Ideally we would like a script that works for all citation formats. But doing so is a challenging task. For one, the domain is unknown. So we attempt to cover the prominent formats, not letting perfect be the enemy of good.
Number of authors
- When there are 1 or 2 authors, citation generally takes the form:
- (Author1_Last_Name Year)
- (Author1_Last_Name and Author2_Last_Name Year)
- (Author1_Last_Name, and Author2_Last_Name Year)
- (Author1_Last_Name and Author2_Last_Name, Year)
- (Author1_Last_Name & Author2_Last_Name Year)
- (Author1_Last_Name & Author2_Last_Name, Year)
- A comma may or may not separate list of authors, and list of authors and year
- Bottom line: Regex for 1 or 2 author citation ignores commas, some extra spaces, treats "and" and "&" as the same
- When there are 3 or more authors, as in the test data, citation generally takes the form:
- (Author1_Last_Name, Author2_Last_Name, Author3_Last_Name, .... Year)
- (Author1_Last_Name et al.
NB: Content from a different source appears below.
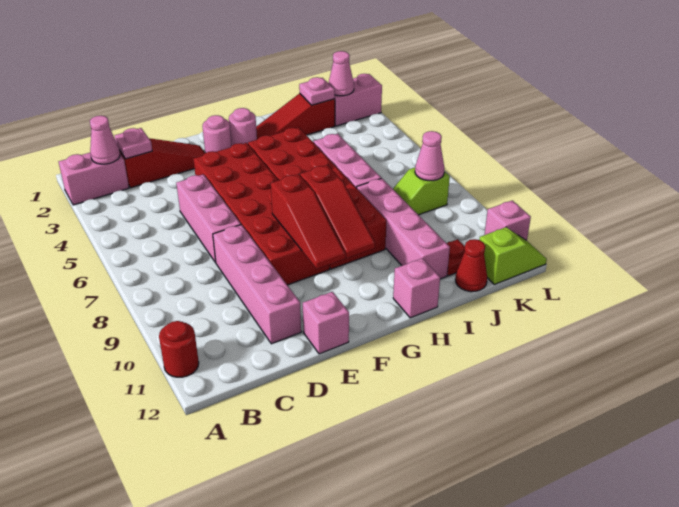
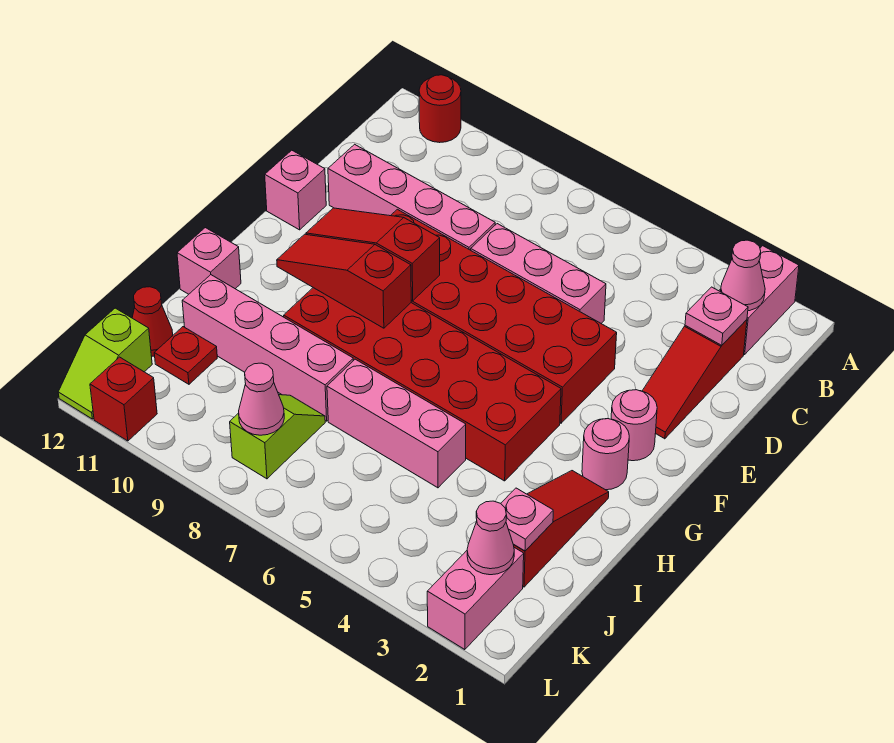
pink brick L11 level 1 -> red brick L11 level 1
Year)
- (Author1_Last_Name et al., Year)
- Again commas are optional.
- Bottom line: Regex for 3 or more author citation ignores commas, some extra spaces, treats "and" and "&" as the same, also looks for Author1_last_name et al., Year
Parenthesis or Not
- Part of the sentence:
- Citation generally comes at the end. And when it comes right before the period, it generally is in parenthesis.
- Citation can be at the start of the sentence -- so right after a period -- and then it generally doesn't have parenthesis.
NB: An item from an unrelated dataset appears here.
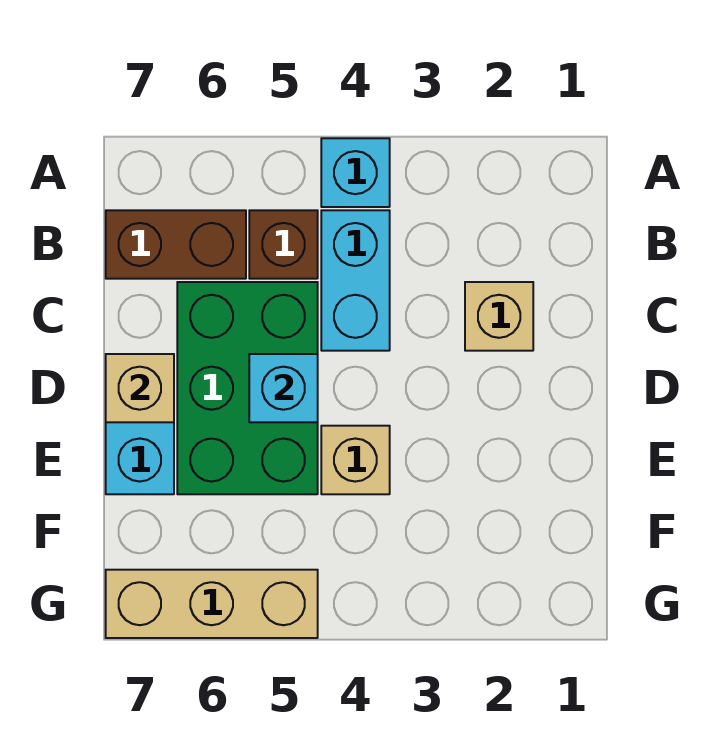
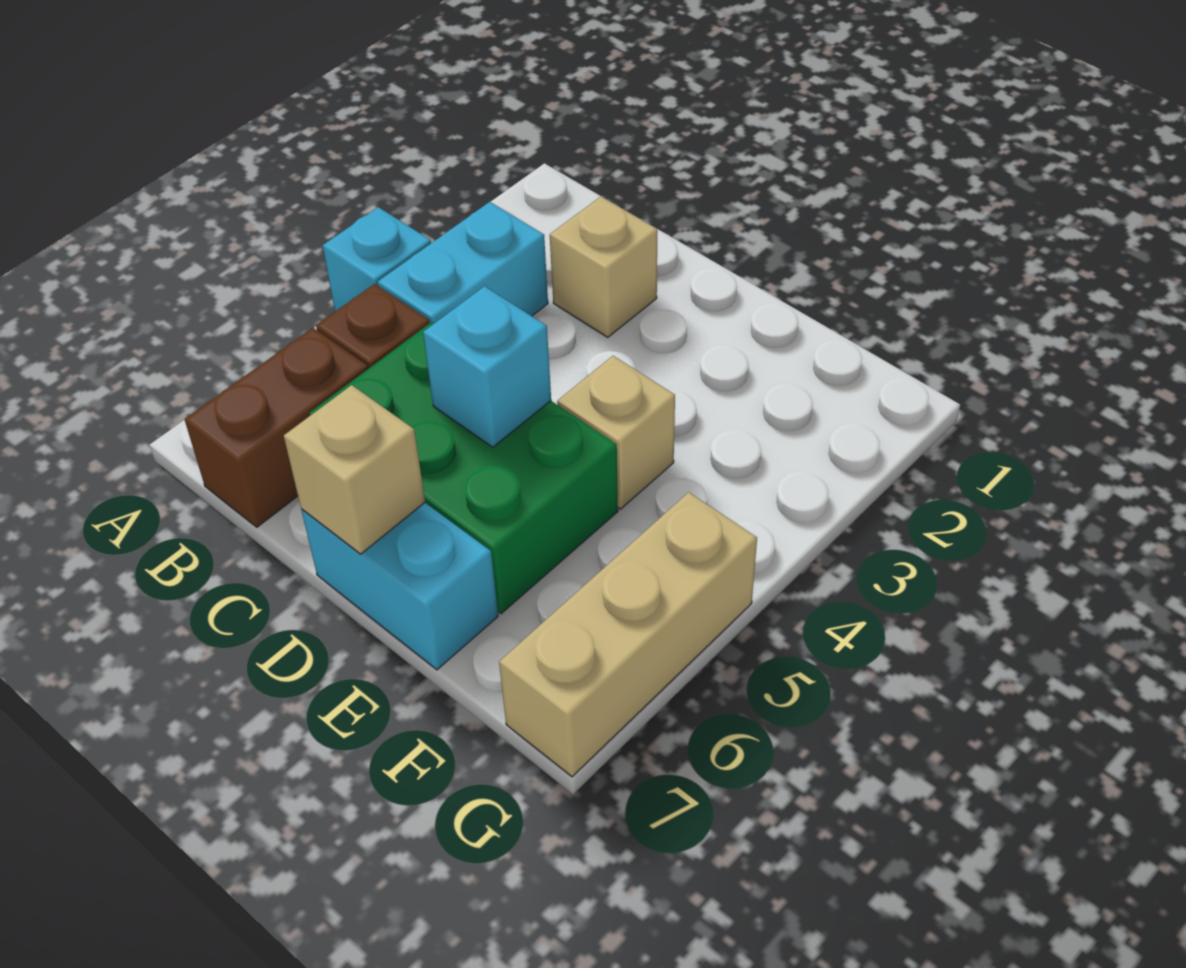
cyan brick B4:C4 level 1 -> cyan brick B3:B4 level 1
- Citation in the middle of the sentence
- citation before a comma will generally have parenthesis.
- otherwise it won't
- Bottom line: Ignore parenthesis or a regex that looks for parenthesis when citation is before a period, comma or semi-colon. Otherwise not.
- Multiple citations:
- When there are multiple citations, the middle citations won't have parenthesis.
What to harvest
- If citation is at the end of the sentence, harvest the sentence before it. Anything before the previous period.
- If citation is at the start, harvest everything before the end of the sentence.
- If citation in between a sentence, harvest everything from start of the sentence till the citation or till the end of the sentence.
- Ignore periods that come after Mr., Mrs. etc. for nicer sentence splitting.
- Generally documents are well structured so won't go too long before a period but good to set a max. number of words. Say 100.